#### Aim of the exercise:
Copy out the data below. Keep every word as it is.
**** Provided records
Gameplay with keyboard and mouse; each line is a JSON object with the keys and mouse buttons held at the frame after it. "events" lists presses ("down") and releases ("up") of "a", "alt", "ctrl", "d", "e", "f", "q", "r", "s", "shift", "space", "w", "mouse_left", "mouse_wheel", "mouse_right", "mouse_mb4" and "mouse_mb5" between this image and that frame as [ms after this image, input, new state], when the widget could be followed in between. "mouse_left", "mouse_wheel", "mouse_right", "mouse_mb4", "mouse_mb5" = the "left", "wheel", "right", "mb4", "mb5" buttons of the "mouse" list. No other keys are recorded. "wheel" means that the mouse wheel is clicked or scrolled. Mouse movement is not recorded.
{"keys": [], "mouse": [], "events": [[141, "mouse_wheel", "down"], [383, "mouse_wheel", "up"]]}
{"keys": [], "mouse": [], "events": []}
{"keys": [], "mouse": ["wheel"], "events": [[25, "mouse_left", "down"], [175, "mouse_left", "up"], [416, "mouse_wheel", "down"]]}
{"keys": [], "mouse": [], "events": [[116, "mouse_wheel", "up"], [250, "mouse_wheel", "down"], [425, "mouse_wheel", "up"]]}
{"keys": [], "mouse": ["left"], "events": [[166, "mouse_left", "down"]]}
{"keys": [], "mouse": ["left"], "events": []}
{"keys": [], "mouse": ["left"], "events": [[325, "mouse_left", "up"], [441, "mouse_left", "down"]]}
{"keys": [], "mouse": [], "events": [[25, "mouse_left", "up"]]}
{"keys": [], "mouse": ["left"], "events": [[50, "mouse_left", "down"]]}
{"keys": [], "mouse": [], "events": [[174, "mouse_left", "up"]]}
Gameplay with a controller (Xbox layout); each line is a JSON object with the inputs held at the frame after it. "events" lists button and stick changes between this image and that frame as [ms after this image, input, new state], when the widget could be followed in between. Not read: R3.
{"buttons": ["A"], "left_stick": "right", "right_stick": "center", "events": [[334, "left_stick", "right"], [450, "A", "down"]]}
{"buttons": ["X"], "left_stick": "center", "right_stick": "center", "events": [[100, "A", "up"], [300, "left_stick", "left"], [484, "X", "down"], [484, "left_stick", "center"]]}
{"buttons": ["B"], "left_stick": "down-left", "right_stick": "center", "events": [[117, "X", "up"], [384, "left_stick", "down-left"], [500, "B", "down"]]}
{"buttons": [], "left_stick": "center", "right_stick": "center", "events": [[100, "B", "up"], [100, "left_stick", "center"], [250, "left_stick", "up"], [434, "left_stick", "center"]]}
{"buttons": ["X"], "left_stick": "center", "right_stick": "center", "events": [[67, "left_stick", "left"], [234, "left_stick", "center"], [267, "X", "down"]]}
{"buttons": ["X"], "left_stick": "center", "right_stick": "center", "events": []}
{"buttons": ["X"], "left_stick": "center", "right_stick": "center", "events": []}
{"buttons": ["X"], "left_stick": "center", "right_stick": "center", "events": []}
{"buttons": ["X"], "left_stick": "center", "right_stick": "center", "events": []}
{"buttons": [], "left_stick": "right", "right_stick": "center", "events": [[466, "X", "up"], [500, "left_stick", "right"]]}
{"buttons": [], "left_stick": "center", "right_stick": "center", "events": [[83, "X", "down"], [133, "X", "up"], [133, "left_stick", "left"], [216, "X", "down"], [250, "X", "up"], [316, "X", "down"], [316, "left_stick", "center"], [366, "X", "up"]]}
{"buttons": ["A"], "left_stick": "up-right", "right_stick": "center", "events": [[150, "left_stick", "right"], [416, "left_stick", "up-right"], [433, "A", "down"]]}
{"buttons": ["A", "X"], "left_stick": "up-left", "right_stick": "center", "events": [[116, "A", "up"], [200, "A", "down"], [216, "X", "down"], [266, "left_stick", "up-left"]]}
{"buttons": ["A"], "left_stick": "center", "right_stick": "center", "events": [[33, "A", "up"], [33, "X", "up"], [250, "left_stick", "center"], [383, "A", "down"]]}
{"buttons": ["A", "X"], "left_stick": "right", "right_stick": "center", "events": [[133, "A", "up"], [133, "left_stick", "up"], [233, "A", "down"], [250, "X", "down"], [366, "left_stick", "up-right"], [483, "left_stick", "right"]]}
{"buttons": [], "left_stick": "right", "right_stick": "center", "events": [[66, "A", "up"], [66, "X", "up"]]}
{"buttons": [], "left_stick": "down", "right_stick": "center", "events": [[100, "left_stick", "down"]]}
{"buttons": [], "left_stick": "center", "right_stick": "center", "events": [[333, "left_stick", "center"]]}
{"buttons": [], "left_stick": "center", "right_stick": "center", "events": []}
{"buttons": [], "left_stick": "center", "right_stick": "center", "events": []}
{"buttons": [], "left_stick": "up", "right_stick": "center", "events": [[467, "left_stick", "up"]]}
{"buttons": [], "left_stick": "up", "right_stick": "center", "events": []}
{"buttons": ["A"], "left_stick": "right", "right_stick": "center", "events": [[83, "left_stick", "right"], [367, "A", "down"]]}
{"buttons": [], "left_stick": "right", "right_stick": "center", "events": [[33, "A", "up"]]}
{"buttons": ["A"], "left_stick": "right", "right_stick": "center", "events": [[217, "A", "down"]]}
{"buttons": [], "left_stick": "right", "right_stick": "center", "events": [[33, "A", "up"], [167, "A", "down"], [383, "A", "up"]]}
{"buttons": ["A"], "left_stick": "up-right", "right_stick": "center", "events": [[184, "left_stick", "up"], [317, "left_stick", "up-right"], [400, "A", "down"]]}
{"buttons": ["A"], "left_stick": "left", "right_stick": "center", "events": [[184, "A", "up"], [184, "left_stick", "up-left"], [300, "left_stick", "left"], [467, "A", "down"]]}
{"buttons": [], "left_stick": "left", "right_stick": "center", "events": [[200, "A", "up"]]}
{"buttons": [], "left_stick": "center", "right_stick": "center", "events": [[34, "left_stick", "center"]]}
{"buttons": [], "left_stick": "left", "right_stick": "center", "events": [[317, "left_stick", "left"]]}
********
#### Solution to this problem:
Gameplay with keyboard and mouse; each line is a JSON object with the keys and mouse buttons held at the frame after it. "events" lists presses ("down") and releases ("up") of "a", "alt", "ctrl", "d", "e", "f", "q", "r", "s", "shift", "space", "w", "mouse_left", "mouse_wheel", "mouse_right", "mouse_mb4" and "mouse_mb5" between this image and that frame as [ms after this image, input, new state], when the widget could be followed in between. "mouse_left", "mouse_wheel", "mouse_right", "mouse_mb4", "mouse_mb5" = the "left", "wheel", "right", "mb4", "mb5" buttons of the "mouse" list. No other keys are recorded. "wheel" means that the mouse wheel is clicked or scrolled. Mouse movement is not recorded.
{"keys": [], "mouse": [], "events": [[141, "mouse_wheel", "down"], [383, "mouse_wheel", "up"]]}
{"keys": [], "mouse": [], "events": []}
{"keys": [], "mouse": ["wheel"], "events": [[25, "mouse_left", "down"], [175, "mouse_left", "up"], [416, "mouse_wheel", "down"]]}
{"keys": [], "mouse": [], "events": [[116, "mouse_wheel", "up"], [250, "mouse_wheel", "down"], [425, "mouse_wheel", "up"]]}
{"keys": [], "mouse": ["left"], "events": [[166, "mouse_left", "down"]]}
{"keys": [], "mouse": ["left"], "events": []}
{"keys": [], "mouse": ["left"], "events": [[325, "mouse_left", "up"], [441, "mouse_left", "down"]]}
{"keys": [], "mouse": [], "events": [[25, "mouse_left", "up"]]}
{"keys": [], "mouse": ["left"], "events": [[50, "mouse_left", "down"]]}
{"keys": [], "mouse": [], "events": [[174, "mouse_left", "up"]]}
Gameplay with a controller (Xbox layout); each line is a JSON object with the inputs held at the frame after it. "events" lists button and stick changes between this image and that frame as [ms after this image, input, new state], when the widget could be followed in between. Not read: R3.
{"buttons": ["A"], "left_stick": "right", "right_stick": "center", "events": [[334, "left_stick", "right"], [450, "A", "down"]]}
{"buttons": ["X"], "left_stick": "center", "right_stick": "center", "events": [[100, "A", "up"], [300, "left_stick", "left"], [484, "X", "down"], [484, "left_stick", "center"]]}
{"buttons": ["B"], "left_stick": "down-left", "right_stick": "center", "events": [[117, "X", "up"], [384, "left_stick", "down-left"], [500, "B", "down"]]}
{"buttons": [], "left_stick": "center", "right_stick": "center", "events": [[100, "B", "up"], [100, "left_stick", "center"], [250, "left_stick", "up"], [434, "left_stick", "center"]]}
{"buttons": ["X"], "left_stick": "center", "right_stick": "center", "events": [[67, "left_stick", "left"], [234, "left_stick", "center"], [267, "X", "down"]]}
{"buttons": ["X"], "left_stick": "center", "right_stick": "center", "events": []}
{"buttons": ["X"], "left_stick": "center", "right_stick": "center", "events": []}
{"buttons": ["X"], "left_stick": "center", "right_stick": "center", "events": []}
{"buttons": ["X"], "left_stick": "center", "right_stick": "center", "events": []}
{"buttons": [], "left_stick": "right", "right_stick": "center", "events": [[466, "X", "up"], [500, "left_stick", "right"]]}
{"buttons": [], "left_stick": "center", "right_stick": "center", "events": [[83, "X", "down"], [133, "X", "up"], [133, "left_stick", "left"], [216, "X", "down"], [250, "X", "up"], [316, "X", "down"], [316, "left_stick", "center"], [366, "X", "up"]]}
{"buttons": ["A"], "left_stick": "up-right", "right_stick": "center", "events": [[150, "left_stick", "right"], [416, "left_stick", "up-right"], [433, "A", "down"]]}
{"buttons": ["A", "X"], "left_stick": "up-left", "right_stick": "center", "events": [[116, "A", "up"], [200, "A", "down"], [216, "X", "down"], [266, "left_stick", "up-left"]]}
{"buttons": ["A"], "left_stick": "center", "right_stick": "center", "events": [[33, "A", "up"], [33, "X", "up"], [250, "left_stick", "center"], [383, "A", "down"]]}
{"buttons": ["A", "X"], "left_stick": "right", "right_stick": "center", "events": [[133, "A", "up"], [133, "left_stick", "up"], [233, "A", "down"], [250, "X", "down"], [366, "left_stick", "up-right"], [483, "left_stick", "right"]]}
{"buttons": [], "left_stick": "right", "right_stick": "center", "events": [[66, "A", "up"], [66, "X", "up"]]}
{"buttons": [], "left_stick": "down", "right_stick": "center", "events": [[100, "left_stick", "down"]]}
{"buttons": [], "left_stick": "center", "right_stick": "center", "events": [[333, "left_stick", "center"]]}
{"buttons": [], "left_stick": "center", "right_stick": "center", "events": []}
{"buttons": [], "left_stick": "center", "right_stick": "center", "events": []}
{"buttons": [], "left_stick": "up", "right_stick": "center", "events": [[467, "left_stick", "up"]]}
{"buttons": [], "left_stick": "up", "right_stick": "center", "events": []}
{"buttons": ["A"], "left_stick": "right", "right_stick": "center", "events": [[83, "left_stick", "right"], [367, "A", "down"]]}
{"buttons": [], "left_stick": "right", "right_stick": "center", "events": [[33, "A", "up"]]}
{"buttons": ["A"], "left_stick": "right", "right_stick": "center", "events": [[217, "A", "down"]]}
{"buttons": [], "left_stick": "right", "right_stick": "center", "events": [[33, "A", "up"], [167, "A", "down"], [383, "A", "up"]]}
{"buttons": ["A"], "left_stick": "up-right", "right_stick": "center", "events": [[184, "left_stick", "up"], [317, "left_stick", "up-right"], [400, "A", "down"]]}
{"buttons": ["A"], "left_stick": "left", "right_stick": "center", "events": [[184, "A", "up"], [184, "left_stick", "up-left"], [300, "left_stick", "left"], [467, "A", "down"]]}
{"buttons": [], "left_stick": "left", "right_stick": "center", "events": [[200, "A", "up"]]}
{"buttons": [], "left_stick": "center", "right_stick": "center", "events": [[34, "left_stick", "center"]]}
{"buttons": [], "left_stick": "left", "right_stick": "center", "events": [[317, "left_stick", "left"]]}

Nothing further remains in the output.